The AGGREGATION option allows the estimate of k to be saved. The _2LOGLIKELIHOOD option allows minus twice the maximized log-likelihood to be saved. This may be useful for comparing a sequence of nested models fitted by RNEGBINOMIAL using likelihood ratio testing. (The deviance cannot be used to compare models unless the value of k is the same for all the models, as it is the difference between the log-likelihood of a given model and a saturated model with the same value of k.) Printed output is controlled by the PRINT option, which has the same settings as for the FIT directive but with the addition of aggregation to control the printing of the estimate of k and its standard error (based on observed rather than expected information; see Method), and loglikelihood to print minus two times the log-likelihood.

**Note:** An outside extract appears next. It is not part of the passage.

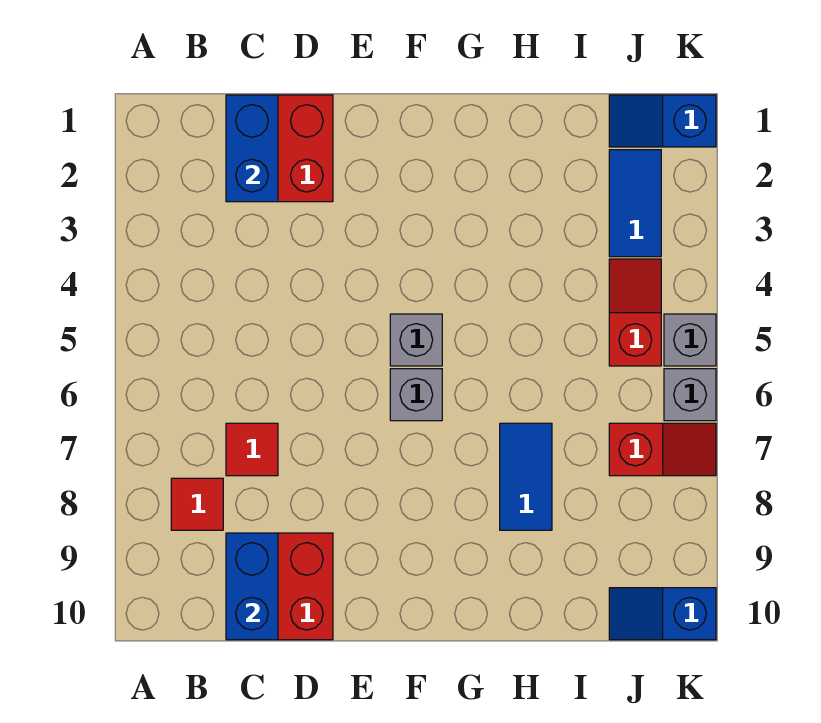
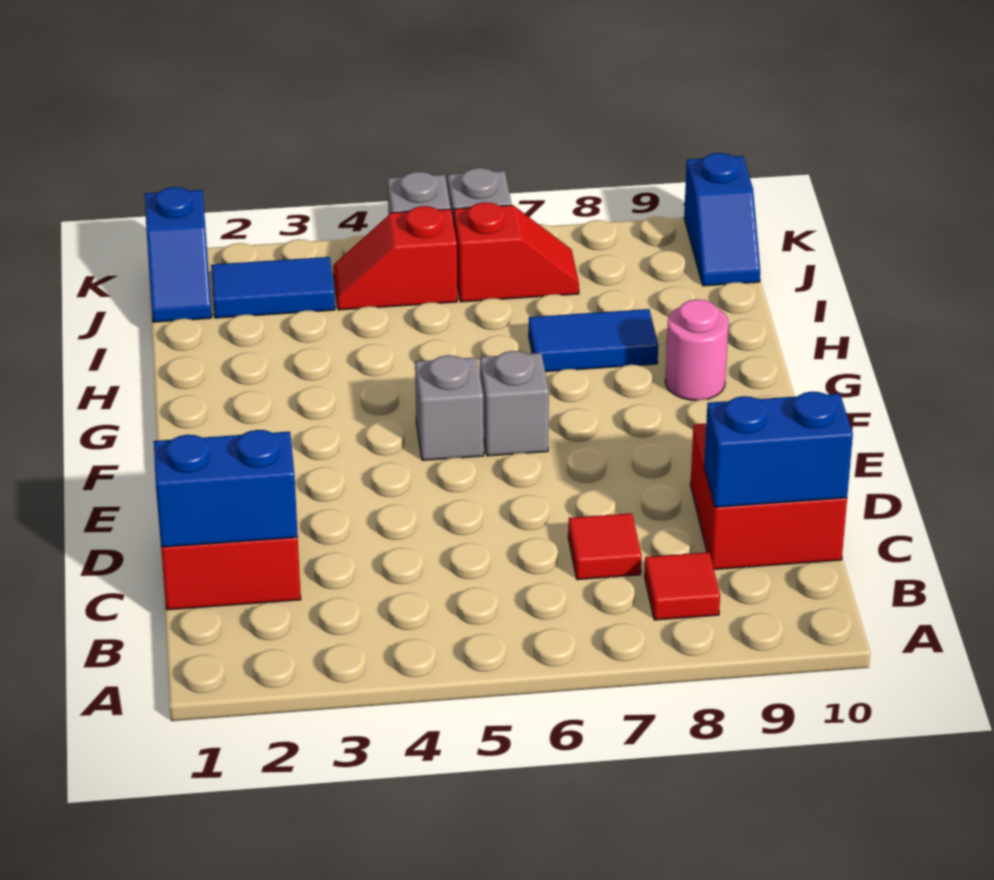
none -> pink 1x1 round brick [665,299,728,400]
red 1x2 slope [609,423,716,476] -> red 1x2 slope turned to [454,202,579,302]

The CONSTANT, FACTORIAL, NOMESSAGE, FPROBABILITY, TPROBABILITY, and SELECTION options operate in the usual way (as for example in the FIT directive). The final two options, MAXCYCLE and TOLERANCE, can supply variates of length 2 that can be used to control the iterative process if required. The first element of MAXCYCLE sets the maximum number of times that the model is fitted as a generalized linear model for fixed k, while the second element sets the maximum number of Newton-Raphson iterations used to maximise the likelihood with respect to k for fixed fitted values. The alternating cycle stops when successive values of the deviance are within a tolerance set by the first element of the TOLERANCE option and successive values of the deviance are within a tolerance set by the second element.
Options: PRINT, AGGREGATION, _2LOGLIKELIHOOD, CONSTANT, FACTORIAL, NOMESSAGE, FPROBABILITY, TPROBABILITY, SELCTION, MAXCYCLE, TOLERANCE.
Parameter: TERMS.
Method
For fixed k, the negative binomial distribution is in the exponential family and the regression parameters determining the fitted values can be fitted as a generalized linear model using the FIT directive. For a fixed set of fitted values, k can be estimated by using the Newton-Raphson method to solve the score equation for k. Alternating between the two processes until convergence yields joint maximum likelihood estimates of k and the regression parameters. As the estimate of k is asymptotically independent of the other regression parameters (Lawless 1987), their standard errors can be obtained separately from the two processes. The standard error for k uses observed rather than expected information due to the use of Newton-Raphson rather than Fisher scoring.
The starting value of k is taken from the AGGREGATION option of the MODEL statement, which defaults to 1. This default appears to be a satisfactory initial value in practice, but the user may wish to specify a different value if convergence problems are encountered, or if speed is an issue and an approximate value of k is known.
Action with
RESTRICT
Any restriction applied to vectors used in the regression model applies also to the results from RNEGBINOMIAL.
References
McCullagh, P. & Nelder, J.A. (1989). Generalized Linear Models (second edition). Chapman & Hall, London.
Hinde, J. & Demetrio, C.G.B. (1998). Overdispersion: models and estimation. Computational Statistics & Data Analysis, 27, 151-170.
Lawless, J.F. (1987). Negative binomial and mixed Poisson regression. Canadian Journal of Statistics, 15, 209-225.